■ **Yapılacak Görevler**
1 – Suriye’deki HTŞ saldırısını ele alan metinde "HTŞ saldırısında ilk" ifadesinden "konusunda iddialar mevcut." ifadesine kadar uzanan bölümün tamamını, "insansız hava araçları" ifadesini "İHA'lar" ile değiştirerek yeniden yazın.
2 – Suriye’deki HTŞ saldırısını ele alan metni bittiği yerden sürdürün.

■ **Gösterilen Metin**
=-=-=
Mustafa K. Erdemol

Mustafa K. Erdemol

HTŞ ile İsrail aynı anda vuruyor. Suriye’ye karşı “kirli ittifak”

Klasik bir söylemdir biliyorum ama tam da şimdi söylenmeli: Zamanlama çok ilginç. Çarşamba günü, hem Türkiye’nin hem de ABD’nin “terörist” ilan ettiği, El Kaide’nin eski Suriye kolu Hey’et Tahrir el Şam (HTŞ) liderliğindeki muhalif güçlerin Halep’in kuzeybatısındaki bir düzine kasabayla köyü ele geçirdikleri saldırı zamanlaması “çok iyi” belirlenmiş bir gelişme.

Muhalif güçlerin hükümet güçlerini hazırlıksız yakaladıkları doğru olmakla beraber saldırıyı kolaylaştıran başka etkenler de var. Bunların başında bölgeyi de etkileyen uluslararası ortam geliyor. Eylül’den bu yana savaşan İsrail ile Hizbullah’ın, ateşkes ilan ettikleri gün gerçekleşti HTŞ saldırısı. Buna ek olarak Lübnan’da “ateşkes” sağlayan İsrail Suriye’de Hizbullah ile İran bağlantılı hedeflere yönelik saldırılarını arttırdı. Rusya’nın da tüm dikkatini Ukrayna savaşına verdiği düşünülürse bunun da HTŞ saldırılarının önünü açan bir avantaj olduğu anlaşılır.

HTŞ saldırısında ilk kez karşılaştığımız “yenilikler” var. Daha önce sahip olmadıkları insansız hava araçları kullandılar örneğin. Yayınladıkları videolarda görülüyor. Bunları nereden temin ettikleri konusu ise net değil. ABD ile Türkiye dışı pazarlardan elde ettikleri konusunda iddialar mevcut.

Saldırının başladığı haberleri geldiği andan itibaren özellikle Al Jazeera’daki yorumcuları dinliyorum. Birçoğu HTŞ liderliğindeki muhalif güçlerin Suriye'nin kuzey batısını geçmesini beklemiyor. İdlip ile Halep’i kontrol altında tutmak istediklerini, mevcut bölgeleri kendilerine bağlayıp yönetmeyi planladıklarını söylüyor çoğu.

HTŞ’yi “terörist” ilan eden Türkiye’nin durumu yine hayli sıkıntılı. Batı medyasında Halep’le ilgili gelişmeler “HTŞ ile Türkiye’nin desteklediği diğer muhalif grupların saldırısı” cümleleriyle duyuruluyor sürekli. Kendi desteklediği gruplar terörist ilan ettiği bir grubun öncülüğünde savaşıyor Suriye yönetimine karşı. Beşar Esad’ın “Türkiye’ye güvenmediği” yolundaki açıklamalarında haklılık payı var.
=-=-=
■ **Verilen Malzeme**
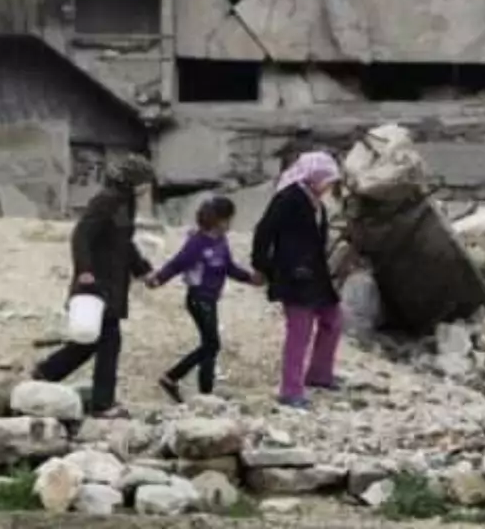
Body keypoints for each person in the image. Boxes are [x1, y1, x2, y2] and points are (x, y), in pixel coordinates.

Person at [34, 156, 156, 418]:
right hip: (97, 283)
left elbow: (124, 242)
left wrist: (142, 270)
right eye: (143, 182)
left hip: (112, 283)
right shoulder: (106, 200)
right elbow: (81, 235)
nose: (145, 188)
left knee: (90, 341)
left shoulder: (124, 203)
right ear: (130, 181)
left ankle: (46, 373)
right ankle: (102, 404)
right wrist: (85, 271)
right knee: (109, 341)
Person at [252, 150, 344, 410]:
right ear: (313, 176)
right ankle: (290, 390)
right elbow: (264, 231)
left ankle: (319, 374)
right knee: (299, 333)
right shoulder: (288, 199)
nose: (329, 186)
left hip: (317, 276)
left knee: (333, 320)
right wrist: (262, 266)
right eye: (326, 179)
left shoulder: (318, 205)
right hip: (294, 276)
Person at [147, 194, 259, 402]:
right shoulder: (198, 242)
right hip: (199, 299)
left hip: (210, 299)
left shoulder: (221, 241)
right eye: (228, 220)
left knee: (209, 344)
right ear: (219, 220)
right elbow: (177, 263)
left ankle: (206, 391)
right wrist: (158, 279)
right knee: (211, 344)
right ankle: (172, 376)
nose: (230, 224)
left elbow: (229, 267)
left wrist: (250, 278)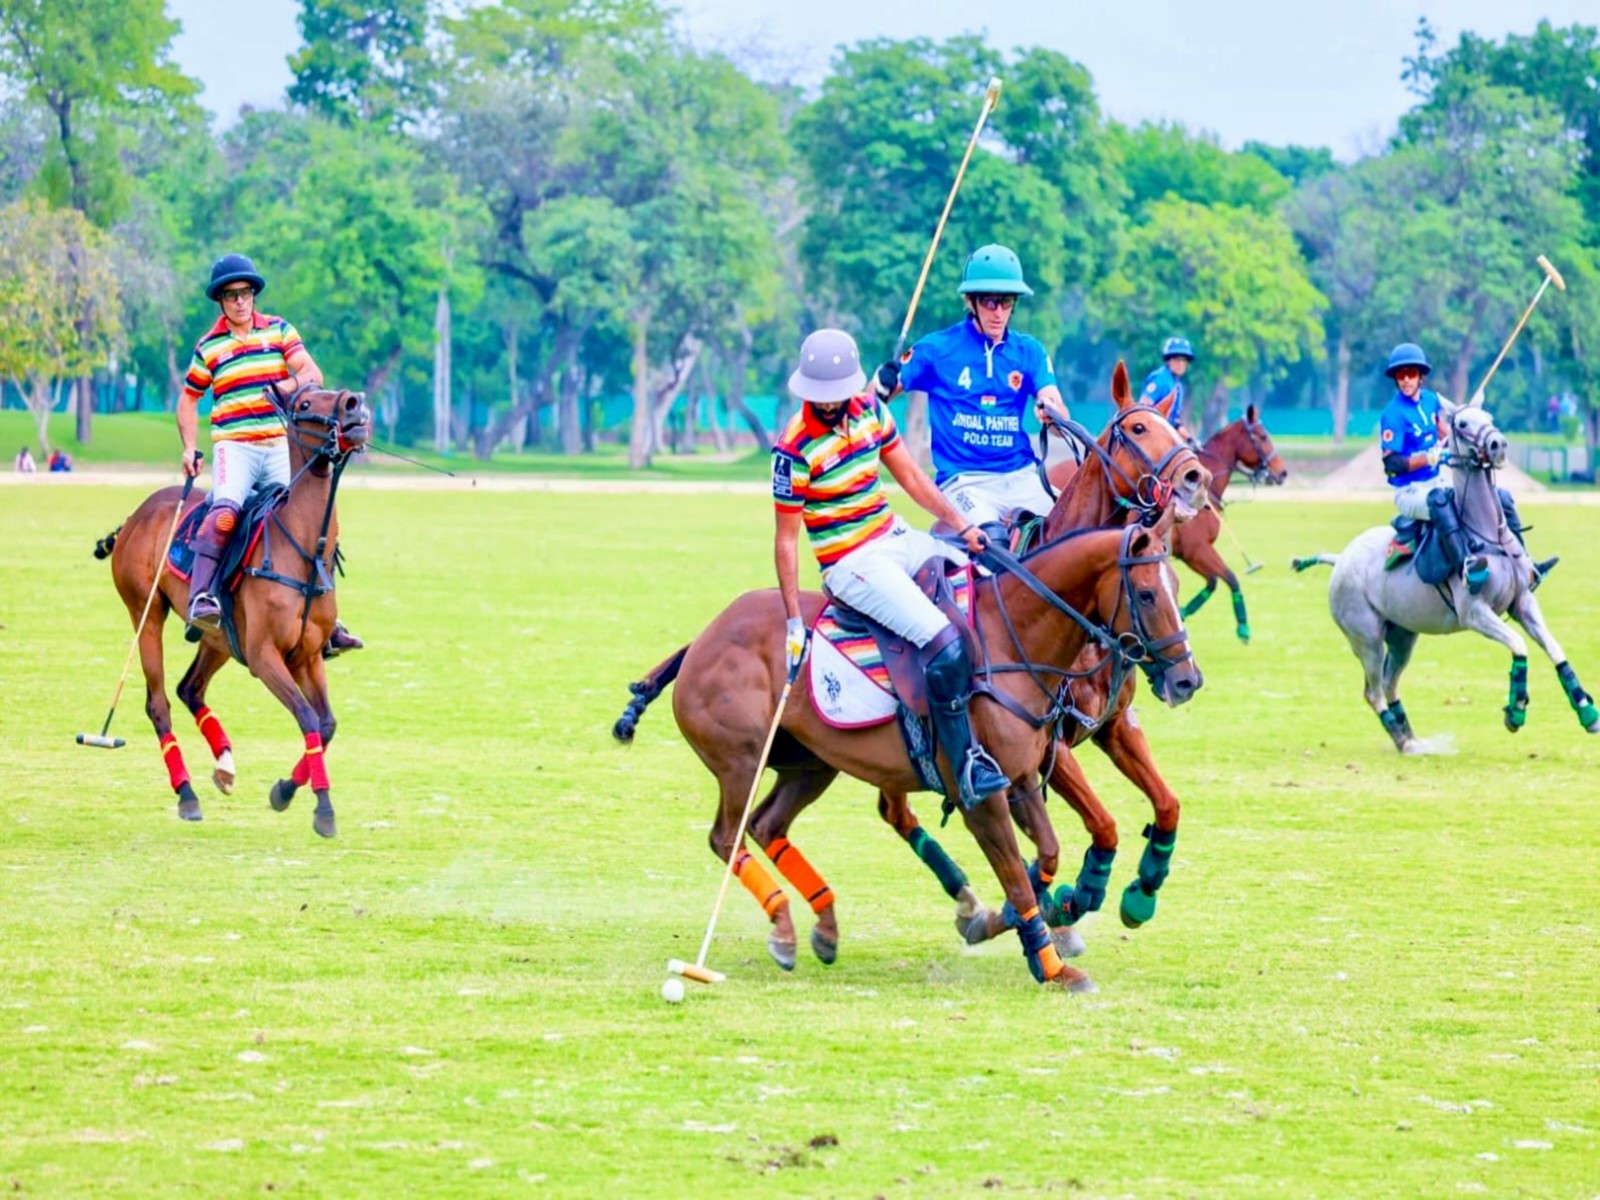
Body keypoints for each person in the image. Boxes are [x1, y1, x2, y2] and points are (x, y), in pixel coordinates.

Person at [774, 328, 1007, 810]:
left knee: (981, 589)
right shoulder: (793, 448)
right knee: (941, 639)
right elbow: (786, 540)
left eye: (836, 395)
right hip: (850, 563)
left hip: (894, 536)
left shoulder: (871, 411)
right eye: (822, 397)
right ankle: (964, 766)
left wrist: (961, 526)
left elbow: (913, 478)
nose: (831, 405)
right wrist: (795, 620)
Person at [176, 253, 363, 654]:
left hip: (279, 444)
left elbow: (313, 374)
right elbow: (188, 400)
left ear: (254, 295)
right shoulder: (209, 347)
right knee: (225, 512)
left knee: (310, 521)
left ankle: (327, 618)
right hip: (236, 446)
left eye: (245, 293)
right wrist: (189, 448)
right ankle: (202, 597)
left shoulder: (279, 331)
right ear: (221, 301)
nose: (240, 301)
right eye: (231, 295)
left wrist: (286, 387)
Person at [871, 245, 1071, 541]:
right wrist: (879, 383)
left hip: (1021, 476)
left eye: (1006, 302)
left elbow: (1058, 415)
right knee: (994, 543)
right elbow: (868, 404)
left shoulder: (1029, 351)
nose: (999, 312)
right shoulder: (937, 349)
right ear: (970, 300)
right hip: (964, 482)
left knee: (1073, 534)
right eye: (990, 302)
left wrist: (1050, 413)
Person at [1379, 342, 1555, 589]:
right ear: (1395, 379)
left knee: (1499, 497)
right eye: (1400, 374)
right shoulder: (1392, 414)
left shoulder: (1430, 401)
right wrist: (1428, 458)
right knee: (1441, 503)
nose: (1406, 379)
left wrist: (1465, 419)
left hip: (1438, 482)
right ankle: (1466, 569)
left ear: (1421, 377)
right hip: (1410, 492)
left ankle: (1526, 564)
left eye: (1411, 373)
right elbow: (1391, 463)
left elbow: (1445, 433)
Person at [1141, 336, 1196, 441]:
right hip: (1150, 436)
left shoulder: (1178, 385)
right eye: (1177, 359)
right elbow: (1143, 409)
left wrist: (1190, 439)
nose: (1181, 364)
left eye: (1184, 360)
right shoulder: (1160, 379)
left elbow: (1174, 422)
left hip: (1165, 434)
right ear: (1168, 361)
=-=-=
■ **Cevap Listesi**
1 –
HTŞ saldırısında ilk kez karşılaştığımız “yenilikler” var. Daha önce sahip olmadıkları İHA'lar kullandılar örneğin. Yayınladıkları videolarda görülüyor. Bunları nereden temin ettikleri konusu ise net değil. ABD ile Türkiye dışı pazarlardan elde ettikleri konusunda iddialar mevcut.

2 –
Tuhaf olan şu; Suriye yönetimi HTŞ’nin saldırı hazırlığında olduğunu biliyordu. Rusya’nın hava desteğine rağmen HTŞ nasıl oldu da bu kadar ilerleyebildi? Suriye yönetimi Hizbullah ile diğer İran yanlısı gruplara fazla güvendi belli ki. Onlar tarafından yarı yolda bırakılmış değil elbette. Sadece bir süredir “kendi gündemlerine” döndüğünü fark edemedi anlaşılan.

Suriye Silahlı Kuvvetleri’nin de vurguladığı gibi, HTŞ liderliğindeki güçler yıllardır muhaliflerin elinde kalan bölgedeki çatışmaları azaltan 2019 tarihli anlaşmayı ihlal etti. Ancak bu anlaşma devletaltı bir yapı olan HTŞ’nin sadık kalmak zorunda olduğu bir anlaşma değildi. Fırsat bulduğunda saldıracaktı, öyle de oldu.

İsrail Suriye’ye günlerdir hava saldırıları düzenlerken, Hizbullah bölgedeki savaşçılarını Lübnan’a kaydırmışken, Rusya Ukrayna cephesine yoğunlaşmışken, Suriye yönetimi tedbiri elden bırakmışken HTŞ’nin “sadık kalacağı” bir anlaşmanın olduğunu sanmak elbette ciddi bir yanılgı.

Suriye’ye HTŞ ile İsrail aynı anda saldırıyor şu an.

Kimleeeeer kimlerle beraber.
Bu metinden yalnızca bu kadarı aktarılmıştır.